Zu Beginn des Krieges stellte die israelische Armee die größte Bedrohung für die Hilfsgütertransporter dar, die oft auf diejenigen zielten, die nach Norden fuhren. „Wir riskierten unser Leben, aber unser Moralgefühl drängte uns dazu, die Hilfslieferungen an unser Volk fortzusetzen“, sagte er. In den letzten vier Monaten fürchteten die Fahrer jedoch, von verschiedenen Banden, die entlang der Salah Al-Din-Straße operieren, überfallen zu werden.
„Es beginnt im Osten Rafahs, dann im Miraj-Gebiet [im Norden Rafahs] und manchmal in der Nähe des Europäischen Krankenhauses [in Khan Younis]; dann gibt es den Bani Suheila-Kreisverkehr und die Einfahrt nach Deir Al-Balah: Das sind die Gebiete, in denen die meisten Diebesbanden unterwegs sind“, erklärt Mohammed.

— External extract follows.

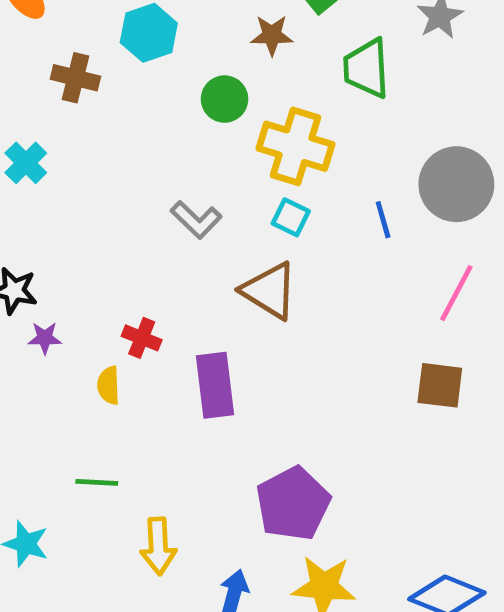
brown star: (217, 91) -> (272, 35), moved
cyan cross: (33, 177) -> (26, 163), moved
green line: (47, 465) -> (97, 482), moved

Die bewaffneten Männer schießen normalerweise zunächst auf die Räder der Lastwagen oder direkt auf die Fahrer. „Wir versuchen so schnell wie möglich zu fahren, um an diesen Banden vorbeizukommen“, sagt Mohammed, „aber sie sind sehr zahlreich. Die heftigen Schüsse könnten uns das Leben kosten. Im Oktober wurde ein Kollege von mir durch diese Schüsse verwundet, und ein anderer Kollege verließ den Lkw, als seine Räder explodierten.“
Saeed Daqqa, ein 32-jähriger Palästinenser aus Al-Fukhari, östlich der Salah Al-Din Straße in der Nähe von Khan Younis, sagt gegenüber +972, dass er Schüsse hört, wenn Hilfsgütertransporter in die Gegend kommen. „Wir wissen, dass es sich um Schüsse der Banden handelt, die die Salah Al-Din Straße kontrollieren. Wir sind alle sehr verärgert darüber: Wir brauchen Hilfsgüter, und wenn sie gestohlen werden, können wir sie nur auf dem Markt zu sehr hohen Preisen finden.“
Am 18. November gab das Innenministerium von Gaza bekannt, dass 20 Bandenmitglieder in einem heftigen Schusswechsel mit der Polizei getötet worden seien. „Die Polizei kündigte eine Operation an, um die Diebe, die die Lastwagen stehlen, zu verfolgen“, sagte Daqqa. „Dies könnte der Anfang der Hoffnung sein, dass wir die Hungersnot im Süden beenden können.“
Auf den Vorwurf, dass die israelische Armee bei der Plünderung von Hilfskonvois durch bewaffnete Banden ein Auge zudrückt, erklärte ein Sprecher, dass die Armee „alle operativ durchführbaren Maßnahmen ergreift, um Schäden für die Zivilbevölkerung, einschließlich Hilfskonvois und -mitarbeiter, zu begrenzen“, und fügt hinzu, dass sie „die Einfuhr humanitärer Hilfe in den nördlichen Gazastreifen sowohl durch den Erez-Übergang als auch durch die Ermöglichung von Hilfskonvois aus dem Süden in den Norden erleichtert“.
Ruwaida Kamal Amer ist eine freiberufliche Journalistin aus Khan Younis.